**Document:**
>>>>>
# W5 reports on ATV safety



## Big D (Jun 23, 2009)

I haven't seen the whole thing yet, but I was watching this on the news. Once again they are blaming ATV's, ATV manufacturers etc. Here's the link.

http://www.ctv.ca/CTVNews/W5/20091024/W5_ATVs_091024/


----------



## byrd (Jul 14, 2009)

Ha! i like that roll over test. they make it seem like its the manufacturers fault but the rules of all these parks dont let them build the things wider for more stability plus that guy that flipped coming out that whole was his fault. look world we all know that atvs r not the safest hobby but thats were responsibility and common sense comes into play. RIDE, THINK, GET MUDDY


----------



## filthyredneck (Feb 10, 2010)

^^^^^^^^:agreed:^^^^^^^


----------



## seth5208 (Mar 20, 2010)

i love all the videos that they show of them rolling over cuz it seems like they're someone showing off lol like the guy on the rincon with the cigarette and backwords hat i bet right before that video the phrase "$h!t no problem i can do that easy" lol


----------



## BrutemanAl (Jul 3, 2009)
<<<<<
**Required task:** Return the full forum thread about the W5 report on ATV safety, reproducing every line word for word from the title through the last poster's heading.

**Provided material:**
>>>>>
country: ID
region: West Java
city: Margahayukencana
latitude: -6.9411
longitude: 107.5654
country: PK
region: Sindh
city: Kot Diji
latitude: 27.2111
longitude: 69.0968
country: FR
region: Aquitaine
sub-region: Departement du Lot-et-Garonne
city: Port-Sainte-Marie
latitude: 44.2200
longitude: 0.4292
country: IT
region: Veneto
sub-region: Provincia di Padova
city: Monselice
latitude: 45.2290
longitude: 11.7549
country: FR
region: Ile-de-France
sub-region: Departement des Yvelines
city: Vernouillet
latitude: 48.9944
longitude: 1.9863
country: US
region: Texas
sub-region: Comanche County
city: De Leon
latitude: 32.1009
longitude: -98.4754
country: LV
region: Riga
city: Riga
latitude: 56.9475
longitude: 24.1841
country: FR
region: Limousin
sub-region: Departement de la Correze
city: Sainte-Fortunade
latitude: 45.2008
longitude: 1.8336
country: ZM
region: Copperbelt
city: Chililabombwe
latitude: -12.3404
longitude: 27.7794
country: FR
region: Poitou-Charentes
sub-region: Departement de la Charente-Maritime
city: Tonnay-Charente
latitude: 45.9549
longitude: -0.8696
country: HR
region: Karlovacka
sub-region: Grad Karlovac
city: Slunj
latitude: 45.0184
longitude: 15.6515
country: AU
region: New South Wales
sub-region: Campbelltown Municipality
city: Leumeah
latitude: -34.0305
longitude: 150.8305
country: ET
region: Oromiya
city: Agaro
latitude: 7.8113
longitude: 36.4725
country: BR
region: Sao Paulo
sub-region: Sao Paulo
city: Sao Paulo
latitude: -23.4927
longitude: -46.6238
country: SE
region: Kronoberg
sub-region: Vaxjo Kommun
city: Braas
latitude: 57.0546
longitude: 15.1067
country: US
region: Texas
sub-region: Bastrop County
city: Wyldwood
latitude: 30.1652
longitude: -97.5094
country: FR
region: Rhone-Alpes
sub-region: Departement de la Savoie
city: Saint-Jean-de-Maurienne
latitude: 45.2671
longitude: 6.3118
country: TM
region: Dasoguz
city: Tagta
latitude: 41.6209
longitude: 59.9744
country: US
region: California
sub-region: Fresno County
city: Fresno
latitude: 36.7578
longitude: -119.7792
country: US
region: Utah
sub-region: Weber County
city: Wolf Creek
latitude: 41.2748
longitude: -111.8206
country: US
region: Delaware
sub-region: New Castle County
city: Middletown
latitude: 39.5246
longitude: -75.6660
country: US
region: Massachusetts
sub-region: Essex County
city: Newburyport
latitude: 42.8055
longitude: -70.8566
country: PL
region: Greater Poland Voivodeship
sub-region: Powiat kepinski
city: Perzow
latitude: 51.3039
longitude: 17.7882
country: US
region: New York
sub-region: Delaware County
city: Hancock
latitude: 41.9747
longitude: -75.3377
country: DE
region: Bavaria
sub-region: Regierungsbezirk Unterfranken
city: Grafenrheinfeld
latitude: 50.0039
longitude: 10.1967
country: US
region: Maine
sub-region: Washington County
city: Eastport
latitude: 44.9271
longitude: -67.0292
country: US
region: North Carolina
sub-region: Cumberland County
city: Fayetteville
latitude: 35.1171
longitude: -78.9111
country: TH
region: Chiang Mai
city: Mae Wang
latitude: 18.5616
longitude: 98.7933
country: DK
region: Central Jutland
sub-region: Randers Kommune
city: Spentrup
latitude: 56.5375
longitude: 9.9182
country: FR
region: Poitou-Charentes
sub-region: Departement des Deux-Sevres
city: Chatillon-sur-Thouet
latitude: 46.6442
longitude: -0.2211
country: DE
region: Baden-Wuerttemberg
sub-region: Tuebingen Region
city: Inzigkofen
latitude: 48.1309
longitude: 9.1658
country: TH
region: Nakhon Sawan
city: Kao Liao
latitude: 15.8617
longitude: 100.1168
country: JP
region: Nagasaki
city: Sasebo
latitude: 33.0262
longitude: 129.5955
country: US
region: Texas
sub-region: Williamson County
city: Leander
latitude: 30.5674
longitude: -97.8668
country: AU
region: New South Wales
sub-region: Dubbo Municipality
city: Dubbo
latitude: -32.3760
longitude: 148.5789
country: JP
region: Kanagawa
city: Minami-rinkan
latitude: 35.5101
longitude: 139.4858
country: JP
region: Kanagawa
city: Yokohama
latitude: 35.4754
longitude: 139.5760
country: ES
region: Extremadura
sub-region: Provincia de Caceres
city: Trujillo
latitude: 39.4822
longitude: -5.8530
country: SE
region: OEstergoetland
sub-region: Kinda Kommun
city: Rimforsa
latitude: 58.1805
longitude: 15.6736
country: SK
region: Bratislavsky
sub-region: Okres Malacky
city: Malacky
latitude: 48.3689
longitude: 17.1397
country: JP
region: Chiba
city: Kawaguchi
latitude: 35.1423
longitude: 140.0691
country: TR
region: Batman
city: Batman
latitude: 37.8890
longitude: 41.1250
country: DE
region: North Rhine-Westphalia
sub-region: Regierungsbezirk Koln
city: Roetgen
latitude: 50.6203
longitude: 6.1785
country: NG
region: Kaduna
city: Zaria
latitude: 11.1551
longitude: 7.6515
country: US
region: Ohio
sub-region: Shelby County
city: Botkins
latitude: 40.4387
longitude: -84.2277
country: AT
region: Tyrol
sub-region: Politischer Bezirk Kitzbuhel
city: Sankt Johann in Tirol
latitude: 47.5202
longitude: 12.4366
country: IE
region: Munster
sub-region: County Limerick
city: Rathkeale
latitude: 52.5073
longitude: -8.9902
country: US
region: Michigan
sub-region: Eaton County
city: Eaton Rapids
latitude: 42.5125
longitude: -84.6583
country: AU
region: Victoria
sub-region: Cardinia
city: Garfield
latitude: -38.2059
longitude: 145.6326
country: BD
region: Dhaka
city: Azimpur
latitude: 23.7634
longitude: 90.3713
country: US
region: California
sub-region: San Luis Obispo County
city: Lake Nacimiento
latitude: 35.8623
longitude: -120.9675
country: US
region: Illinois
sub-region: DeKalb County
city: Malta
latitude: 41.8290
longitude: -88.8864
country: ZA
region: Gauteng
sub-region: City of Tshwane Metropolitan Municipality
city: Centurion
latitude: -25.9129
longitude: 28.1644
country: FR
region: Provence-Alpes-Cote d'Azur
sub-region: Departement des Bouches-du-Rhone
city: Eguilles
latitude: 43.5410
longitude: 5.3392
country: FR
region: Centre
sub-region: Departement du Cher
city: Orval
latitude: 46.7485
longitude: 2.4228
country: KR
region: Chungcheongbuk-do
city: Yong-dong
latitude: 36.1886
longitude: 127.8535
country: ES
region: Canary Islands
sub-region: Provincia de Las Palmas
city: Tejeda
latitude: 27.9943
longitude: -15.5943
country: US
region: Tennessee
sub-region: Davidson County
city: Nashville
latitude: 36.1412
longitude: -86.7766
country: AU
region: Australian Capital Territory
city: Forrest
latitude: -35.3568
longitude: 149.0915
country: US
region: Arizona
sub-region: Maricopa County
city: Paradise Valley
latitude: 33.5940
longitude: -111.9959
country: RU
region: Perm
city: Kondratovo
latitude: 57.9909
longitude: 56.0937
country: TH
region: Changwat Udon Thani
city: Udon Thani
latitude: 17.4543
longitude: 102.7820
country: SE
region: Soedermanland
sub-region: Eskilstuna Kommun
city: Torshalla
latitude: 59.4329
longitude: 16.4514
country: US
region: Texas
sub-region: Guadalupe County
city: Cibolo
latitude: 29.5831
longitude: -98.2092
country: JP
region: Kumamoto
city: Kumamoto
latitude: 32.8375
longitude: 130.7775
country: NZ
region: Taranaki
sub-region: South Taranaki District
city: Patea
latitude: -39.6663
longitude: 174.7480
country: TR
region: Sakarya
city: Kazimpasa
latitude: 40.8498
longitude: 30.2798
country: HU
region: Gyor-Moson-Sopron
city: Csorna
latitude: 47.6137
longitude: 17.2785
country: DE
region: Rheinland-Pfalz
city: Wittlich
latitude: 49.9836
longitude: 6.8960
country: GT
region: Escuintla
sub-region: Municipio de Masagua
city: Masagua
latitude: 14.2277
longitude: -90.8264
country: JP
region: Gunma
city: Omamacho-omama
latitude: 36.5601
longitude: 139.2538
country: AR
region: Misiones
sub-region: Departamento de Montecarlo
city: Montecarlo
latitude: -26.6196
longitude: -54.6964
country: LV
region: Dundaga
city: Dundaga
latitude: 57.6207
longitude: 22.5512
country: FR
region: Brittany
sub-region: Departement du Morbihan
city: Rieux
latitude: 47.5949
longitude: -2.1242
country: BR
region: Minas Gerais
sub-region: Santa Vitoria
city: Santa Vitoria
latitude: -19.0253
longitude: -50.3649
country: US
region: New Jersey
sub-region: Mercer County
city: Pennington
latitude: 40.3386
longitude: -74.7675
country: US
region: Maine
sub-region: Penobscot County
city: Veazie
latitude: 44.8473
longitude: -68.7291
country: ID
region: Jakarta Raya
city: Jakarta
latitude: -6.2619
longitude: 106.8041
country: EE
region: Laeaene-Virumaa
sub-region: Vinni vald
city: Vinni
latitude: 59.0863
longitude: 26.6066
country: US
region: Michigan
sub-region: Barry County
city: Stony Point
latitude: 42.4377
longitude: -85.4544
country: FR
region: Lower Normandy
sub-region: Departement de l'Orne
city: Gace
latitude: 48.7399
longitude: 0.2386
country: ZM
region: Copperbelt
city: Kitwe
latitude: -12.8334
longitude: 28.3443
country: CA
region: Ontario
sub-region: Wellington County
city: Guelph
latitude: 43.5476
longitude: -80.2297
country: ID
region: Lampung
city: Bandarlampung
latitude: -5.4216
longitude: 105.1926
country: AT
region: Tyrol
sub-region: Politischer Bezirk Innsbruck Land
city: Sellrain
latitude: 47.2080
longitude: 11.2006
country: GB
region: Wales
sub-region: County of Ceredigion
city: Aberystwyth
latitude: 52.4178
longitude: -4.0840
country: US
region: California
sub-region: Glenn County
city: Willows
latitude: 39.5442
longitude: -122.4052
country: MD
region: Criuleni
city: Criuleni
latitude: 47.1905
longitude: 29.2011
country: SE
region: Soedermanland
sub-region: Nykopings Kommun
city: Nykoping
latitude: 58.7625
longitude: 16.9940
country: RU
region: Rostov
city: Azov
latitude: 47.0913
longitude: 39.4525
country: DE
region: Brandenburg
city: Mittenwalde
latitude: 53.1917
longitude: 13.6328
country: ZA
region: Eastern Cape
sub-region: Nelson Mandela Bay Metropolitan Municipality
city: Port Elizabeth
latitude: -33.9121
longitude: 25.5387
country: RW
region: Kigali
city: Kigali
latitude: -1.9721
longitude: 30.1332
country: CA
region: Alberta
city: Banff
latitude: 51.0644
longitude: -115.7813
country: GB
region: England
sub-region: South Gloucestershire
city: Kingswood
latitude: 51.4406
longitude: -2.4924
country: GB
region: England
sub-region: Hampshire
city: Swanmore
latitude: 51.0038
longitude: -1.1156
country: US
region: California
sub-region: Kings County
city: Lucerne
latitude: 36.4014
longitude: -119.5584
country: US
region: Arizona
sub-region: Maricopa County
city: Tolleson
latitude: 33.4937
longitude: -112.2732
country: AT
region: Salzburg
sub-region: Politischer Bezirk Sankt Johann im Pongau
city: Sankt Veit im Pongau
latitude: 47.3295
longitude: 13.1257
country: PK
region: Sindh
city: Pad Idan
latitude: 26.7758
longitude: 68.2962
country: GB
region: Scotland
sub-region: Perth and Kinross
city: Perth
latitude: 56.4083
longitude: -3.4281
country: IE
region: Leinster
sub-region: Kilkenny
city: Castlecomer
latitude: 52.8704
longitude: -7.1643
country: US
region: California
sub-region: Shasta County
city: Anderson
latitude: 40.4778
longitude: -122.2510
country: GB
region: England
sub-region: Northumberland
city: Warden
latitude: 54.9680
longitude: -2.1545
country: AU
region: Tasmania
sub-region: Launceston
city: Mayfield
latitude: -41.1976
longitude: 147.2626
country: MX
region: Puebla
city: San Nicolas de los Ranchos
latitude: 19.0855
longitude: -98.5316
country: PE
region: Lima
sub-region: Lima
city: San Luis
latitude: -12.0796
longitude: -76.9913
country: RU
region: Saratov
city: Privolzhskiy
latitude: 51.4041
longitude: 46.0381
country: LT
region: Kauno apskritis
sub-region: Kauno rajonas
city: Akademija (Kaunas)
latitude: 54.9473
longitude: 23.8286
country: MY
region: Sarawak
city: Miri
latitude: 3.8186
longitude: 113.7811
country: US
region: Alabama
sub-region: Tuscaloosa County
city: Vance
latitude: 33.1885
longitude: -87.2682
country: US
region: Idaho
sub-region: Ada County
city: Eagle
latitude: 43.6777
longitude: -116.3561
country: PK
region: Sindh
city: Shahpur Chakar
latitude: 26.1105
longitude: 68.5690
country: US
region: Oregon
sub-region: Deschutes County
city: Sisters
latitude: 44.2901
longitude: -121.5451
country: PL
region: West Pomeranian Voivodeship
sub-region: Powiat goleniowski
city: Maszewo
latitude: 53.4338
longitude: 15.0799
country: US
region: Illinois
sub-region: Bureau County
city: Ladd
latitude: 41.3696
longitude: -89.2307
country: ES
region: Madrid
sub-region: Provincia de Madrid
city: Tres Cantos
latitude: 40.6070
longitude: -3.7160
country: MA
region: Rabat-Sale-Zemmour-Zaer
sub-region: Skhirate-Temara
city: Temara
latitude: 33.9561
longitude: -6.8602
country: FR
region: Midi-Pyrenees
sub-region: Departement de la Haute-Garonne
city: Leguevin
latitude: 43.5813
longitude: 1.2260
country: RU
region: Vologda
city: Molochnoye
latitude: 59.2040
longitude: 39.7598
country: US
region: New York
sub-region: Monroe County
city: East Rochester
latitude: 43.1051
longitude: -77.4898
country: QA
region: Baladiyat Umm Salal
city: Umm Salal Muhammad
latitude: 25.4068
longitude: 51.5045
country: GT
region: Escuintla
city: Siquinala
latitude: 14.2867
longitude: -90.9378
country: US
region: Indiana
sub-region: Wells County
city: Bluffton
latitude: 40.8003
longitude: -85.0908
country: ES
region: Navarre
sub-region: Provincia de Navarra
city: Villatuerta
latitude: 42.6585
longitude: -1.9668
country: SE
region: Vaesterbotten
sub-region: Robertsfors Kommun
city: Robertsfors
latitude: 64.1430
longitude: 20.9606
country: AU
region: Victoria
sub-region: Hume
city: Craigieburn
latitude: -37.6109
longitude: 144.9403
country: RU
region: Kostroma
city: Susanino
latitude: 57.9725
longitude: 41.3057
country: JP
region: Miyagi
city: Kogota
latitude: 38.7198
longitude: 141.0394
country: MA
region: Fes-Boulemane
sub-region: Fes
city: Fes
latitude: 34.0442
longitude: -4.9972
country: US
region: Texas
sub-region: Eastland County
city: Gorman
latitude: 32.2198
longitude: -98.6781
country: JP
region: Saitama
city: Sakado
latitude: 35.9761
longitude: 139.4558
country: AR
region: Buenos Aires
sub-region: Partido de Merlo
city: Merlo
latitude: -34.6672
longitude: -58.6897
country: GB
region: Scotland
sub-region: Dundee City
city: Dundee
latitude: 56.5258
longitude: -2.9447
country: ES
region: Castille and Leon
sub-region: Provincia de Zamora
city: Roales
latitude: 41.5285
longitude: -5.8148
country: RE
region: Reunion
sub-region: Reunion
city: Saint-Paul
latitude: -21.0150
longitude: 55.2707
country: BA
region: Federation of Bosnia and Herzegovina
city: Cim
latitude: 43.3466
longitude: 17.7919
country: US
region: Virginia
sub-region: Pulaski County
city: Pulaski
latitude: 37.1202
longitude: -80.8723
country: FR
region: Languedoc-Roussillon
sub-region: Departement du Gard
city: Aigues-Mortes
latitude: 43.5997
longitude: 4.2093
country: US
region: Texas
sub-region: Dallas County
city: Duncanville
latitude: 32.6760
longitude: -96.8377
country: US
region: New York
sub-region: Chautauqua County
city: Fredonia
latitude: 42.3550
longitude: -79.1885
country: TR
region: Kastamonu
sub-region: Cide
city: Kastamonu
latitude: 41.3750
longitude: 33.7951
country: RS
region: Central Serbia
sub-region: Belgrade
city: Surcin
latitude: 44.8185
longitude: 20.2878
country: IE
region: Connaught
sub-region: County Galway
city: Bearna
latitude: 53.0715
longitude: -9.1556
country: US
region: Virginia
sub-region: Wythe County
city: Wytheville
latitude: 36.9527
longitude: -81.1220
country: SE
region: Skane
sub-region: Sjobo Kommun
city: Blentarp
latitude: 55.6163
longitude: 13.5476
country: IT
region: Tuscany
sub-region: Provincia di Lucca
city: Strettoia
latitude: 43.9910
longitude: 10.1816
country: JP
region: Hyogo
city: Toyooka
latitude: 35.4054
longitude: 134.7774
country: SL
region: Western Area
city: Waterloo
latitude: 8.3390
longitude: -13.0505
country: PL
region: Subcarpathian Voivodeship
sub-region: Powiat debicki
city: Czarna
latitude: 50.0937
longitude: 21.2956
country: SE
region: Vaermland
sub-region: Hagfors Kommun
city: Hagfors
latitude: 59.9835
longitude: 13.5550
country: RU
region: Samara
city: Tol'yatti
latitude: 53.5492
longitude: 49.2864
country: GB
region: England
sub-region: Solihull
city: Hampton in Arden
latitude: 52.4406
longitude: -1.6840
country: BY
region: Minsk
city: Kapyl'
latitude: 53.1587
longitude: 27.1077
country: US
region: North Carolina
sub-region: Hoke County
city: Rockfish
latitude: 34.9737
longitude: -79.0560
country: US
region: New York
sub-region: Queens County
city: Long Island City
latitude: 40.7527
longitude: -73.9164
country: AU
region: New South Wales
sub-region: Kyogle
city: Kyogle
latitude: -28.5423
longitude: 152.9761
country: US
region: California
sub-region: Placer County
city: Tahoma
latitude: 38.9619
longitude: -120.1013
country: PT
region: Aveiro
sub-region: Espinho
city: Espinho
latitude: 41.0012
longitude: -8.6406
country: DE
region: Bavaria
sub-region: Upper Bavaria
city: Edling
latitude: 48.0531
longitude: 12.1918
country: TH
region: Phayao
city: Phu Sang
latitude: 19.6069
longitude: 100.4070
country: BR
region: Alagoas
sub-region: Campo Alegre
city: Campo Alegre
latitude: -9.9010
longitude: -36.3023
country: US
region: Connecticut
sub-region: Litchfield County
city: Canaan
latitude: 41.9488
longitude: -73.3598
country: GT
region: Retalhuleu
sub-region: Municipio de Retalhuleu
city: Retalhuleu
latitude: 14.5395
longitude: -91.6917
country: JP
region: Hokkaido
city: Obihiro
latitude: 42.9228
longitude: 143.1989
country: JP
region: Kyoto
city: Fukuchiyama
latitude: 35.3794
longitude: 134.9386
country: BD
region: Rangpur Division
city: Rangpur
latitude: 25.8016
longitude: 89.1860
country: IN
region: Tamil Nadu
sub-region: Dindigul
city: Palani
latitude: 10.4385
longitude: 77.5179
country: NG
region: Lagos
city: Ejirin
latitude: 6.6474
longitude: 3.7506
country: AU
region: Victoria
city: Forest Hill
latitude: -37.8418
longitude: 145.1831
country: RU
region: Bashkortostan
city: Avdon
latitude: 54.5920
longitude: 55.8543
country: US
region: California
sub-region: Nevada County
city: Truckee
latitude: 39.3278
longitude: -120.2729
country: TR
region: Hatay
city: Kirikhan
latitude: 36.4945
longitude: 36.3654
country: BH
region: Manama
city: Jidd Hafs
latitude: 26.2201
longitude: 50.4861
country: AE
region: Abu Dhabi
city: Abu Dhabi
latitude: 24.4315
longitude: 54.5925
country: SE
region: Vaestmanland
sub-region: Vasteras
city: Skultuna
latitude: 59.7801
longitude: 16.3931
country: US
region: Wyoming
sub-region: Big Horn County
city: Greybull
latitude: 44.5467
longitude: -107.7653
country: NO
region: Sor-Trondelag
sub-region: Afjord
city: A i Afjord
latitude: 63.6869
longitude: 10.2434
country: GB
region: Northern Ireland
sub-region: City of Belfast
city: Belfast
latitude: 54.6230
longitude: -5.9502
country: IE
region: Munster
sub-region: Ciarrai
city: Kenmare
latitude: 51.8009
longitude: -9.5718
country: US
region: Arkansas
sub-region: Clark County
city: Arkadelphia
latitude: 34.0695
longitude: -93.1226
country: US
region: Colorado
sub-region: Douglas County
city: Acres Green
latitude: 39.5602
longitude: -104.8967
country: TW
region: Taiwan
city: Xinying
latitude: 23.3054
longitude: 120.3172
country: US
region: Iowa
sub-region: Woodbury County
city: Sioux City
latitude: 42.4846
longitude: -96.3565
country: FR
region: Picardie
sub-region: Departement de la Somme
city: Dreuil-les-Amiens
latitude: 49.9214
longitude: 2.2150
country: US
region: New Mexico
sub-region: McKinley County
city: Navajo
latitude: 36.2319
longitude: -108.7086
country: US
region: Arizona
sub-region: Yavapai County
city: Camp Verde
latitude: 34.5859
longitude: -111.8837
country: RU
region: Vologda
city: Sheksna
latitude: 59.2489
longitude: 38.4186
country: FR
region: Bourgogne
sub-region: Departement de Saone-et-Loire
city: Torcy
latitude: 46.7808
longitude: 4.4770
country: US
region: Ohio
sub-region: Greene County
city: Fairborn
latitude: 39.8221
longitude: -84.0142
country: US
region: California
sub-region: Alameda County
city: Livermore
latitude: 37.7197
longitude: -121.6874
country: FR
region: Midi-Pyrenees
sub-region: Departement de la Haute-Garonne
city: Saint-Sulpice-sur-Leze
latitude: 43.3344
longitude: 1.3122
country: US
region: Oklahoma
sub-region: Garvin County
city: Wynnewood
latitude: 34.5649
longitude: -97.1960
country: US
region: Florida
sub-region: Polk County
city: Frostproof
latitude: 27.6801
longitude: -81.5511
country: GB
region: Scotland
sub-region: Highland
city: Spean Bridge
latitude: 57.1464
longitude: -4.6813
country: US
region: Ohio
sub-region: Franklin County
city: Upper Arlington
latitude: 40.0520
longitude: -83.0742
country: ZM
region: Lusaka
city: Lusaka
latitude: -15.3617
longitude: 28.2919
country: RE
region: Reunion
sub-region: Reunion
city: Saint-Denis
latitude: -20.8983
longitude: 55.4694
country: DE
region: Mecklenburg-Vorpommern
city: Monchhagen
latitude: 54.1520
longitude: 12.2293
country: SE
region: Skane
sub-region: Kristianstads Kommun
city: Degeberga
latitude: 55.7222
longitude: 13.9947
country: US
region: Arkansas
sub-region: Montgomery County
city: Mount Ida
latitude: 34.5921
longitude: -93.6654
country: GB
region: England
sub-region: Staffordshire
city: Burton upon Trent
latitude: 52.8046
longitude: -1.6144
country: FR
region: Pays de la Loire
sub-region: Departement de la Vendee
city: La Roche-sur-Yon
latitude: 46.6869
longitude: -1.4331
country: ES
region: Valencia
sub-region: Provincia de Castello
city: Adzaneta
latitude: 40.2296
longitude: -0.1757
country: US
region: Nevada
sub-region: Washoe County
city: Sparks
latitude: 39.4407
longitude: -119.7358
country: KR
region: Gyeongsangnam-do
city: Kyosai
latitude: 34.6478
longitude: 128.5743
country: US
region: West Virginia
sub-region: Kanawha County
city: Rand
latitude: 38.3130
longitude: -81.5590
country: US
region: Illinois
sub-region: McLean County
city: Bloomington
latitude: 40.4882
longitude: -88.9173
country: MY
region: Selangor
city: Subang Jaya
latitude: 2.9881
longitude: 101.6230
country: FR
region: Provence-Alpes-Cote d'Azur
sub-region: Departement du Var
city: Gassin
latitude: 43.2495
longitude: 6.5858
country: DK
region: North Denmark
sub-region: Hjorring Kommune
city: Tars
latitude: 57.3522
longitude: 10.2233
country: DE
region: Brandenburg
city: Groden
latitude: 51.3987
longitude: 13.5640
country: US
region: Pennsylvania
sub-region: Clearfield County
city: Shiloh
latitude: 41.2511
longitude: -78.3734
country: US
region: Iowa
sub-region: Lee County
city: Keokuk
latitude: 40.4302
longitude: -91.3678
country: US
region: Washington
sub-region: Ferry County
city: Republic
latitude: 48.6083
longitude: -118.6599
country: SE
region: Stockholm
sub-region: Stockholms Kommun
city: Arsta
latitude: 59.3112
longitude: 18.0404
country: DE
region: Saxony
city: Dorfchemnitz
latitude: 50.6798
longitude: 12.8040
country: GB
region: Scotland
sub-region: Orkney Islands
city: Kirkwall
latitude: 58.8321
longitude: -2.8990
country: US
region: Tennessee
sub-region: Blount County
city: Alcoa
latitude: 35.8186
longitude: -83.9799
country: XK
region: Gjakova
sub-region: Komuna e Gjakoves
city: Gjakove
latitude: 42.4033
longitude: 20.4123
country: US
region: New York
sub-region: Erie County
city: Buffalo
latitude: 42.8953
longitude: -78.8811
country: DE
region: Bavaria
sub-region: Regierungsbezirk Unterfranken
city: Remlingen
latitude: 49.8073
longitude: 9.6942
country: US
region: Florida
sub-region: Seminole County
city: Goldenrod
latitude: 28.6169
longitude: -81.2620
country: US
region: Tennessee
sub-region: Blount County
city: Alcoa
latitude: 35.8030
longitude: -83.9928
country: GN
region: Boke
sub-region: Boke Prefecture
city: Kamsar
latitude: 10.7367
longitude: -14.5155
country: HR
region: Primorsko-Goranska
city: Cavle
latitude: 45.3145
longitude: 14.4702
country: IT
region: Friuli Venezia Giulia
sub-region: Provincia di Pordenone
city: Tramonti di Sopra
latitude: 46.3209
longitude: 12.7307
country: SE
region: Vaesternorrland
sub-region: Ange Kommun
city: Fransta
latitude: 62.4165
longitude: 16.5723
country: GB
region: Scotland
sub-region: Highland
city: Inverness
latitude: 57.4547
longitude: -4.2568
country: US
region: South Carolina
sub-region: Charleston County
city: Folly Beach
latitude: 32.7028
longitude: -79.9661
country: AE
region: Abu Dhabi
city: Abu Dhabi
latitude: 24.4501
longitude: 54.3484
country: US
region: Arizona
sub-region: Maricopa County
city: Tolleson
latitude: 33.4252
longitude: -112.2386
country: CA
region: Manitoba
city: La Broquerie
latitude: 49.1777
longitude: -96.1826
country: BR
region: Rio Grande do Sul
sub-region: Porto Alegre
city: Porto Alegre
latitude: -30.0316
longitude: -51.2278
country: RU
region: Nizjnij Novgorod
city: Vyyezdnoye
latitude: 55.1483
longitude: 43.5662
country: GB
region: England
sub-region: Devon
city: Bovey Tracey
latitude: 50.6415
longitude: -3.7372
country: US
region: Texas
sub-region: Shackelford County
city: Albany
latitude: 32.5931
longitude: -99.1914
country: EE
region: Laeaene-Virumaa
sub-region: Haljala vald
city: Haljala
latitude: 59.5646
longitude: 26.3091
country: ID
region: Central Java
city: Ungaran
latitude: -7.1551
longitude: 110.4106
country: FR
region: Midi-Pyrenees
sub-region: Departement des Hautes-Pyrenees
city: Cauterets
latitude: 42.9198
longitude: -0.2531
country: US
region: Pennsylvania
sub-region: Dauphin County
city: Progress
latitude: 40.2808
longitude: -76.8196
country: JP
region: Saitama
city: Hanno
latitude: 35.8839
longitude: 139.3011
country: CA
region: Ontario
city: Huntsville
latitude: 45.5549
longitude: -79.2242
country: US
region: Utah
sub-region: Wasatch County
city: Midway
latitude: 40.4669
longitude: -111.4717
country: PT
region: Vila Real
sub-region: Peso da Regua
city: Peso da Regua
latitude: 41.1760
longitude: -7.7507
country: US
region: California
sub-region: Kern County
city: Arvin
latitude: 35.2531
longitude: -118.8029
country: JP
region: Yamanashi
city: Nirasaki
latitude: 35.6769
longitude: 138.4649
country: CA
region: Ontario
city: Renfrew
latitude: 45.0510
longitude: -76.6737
<<<<<
**Solution to the exercise:**
# W5 reports on ATV safety



## Big D (Jun 23, 2009)

I haven't seen the whole thing yet, but I was watching this on the news. Once again they are blaming ATV's, ATV manufacturers etc. Here's the link.

http://www.ctv.ca/CTVNews/W5/20091024/W5_ATVs_091024/


----------



## byrd (Jul 14, 2009)

Ha! i like that roll over test. they make it seem like its the manufacturers fault but the rules of all these parks dont let them build the things wider for more stability plus that guy that flipped coming out that whole was his fault. look world we all know that atvs r not the safest hobby but thats were responsibility and common sense comes into play. RIDE, THINK, GET MUDDY


----------



## filthyredneck (Feb 10, 2010)

^^^^^^^^:agreed:^^^^^^^


----------



## seth5208 (Mar 20, 2010)

i love all the videos that they show of them rolling over cuz it seems like they're someone showing off lol like the guy on the rincon with the cigarette and backwords hat i bet right before that video the phrase "$h!t no problem i can do that easy" lol


----------



## BrutemanAl (Jul 3, 2009)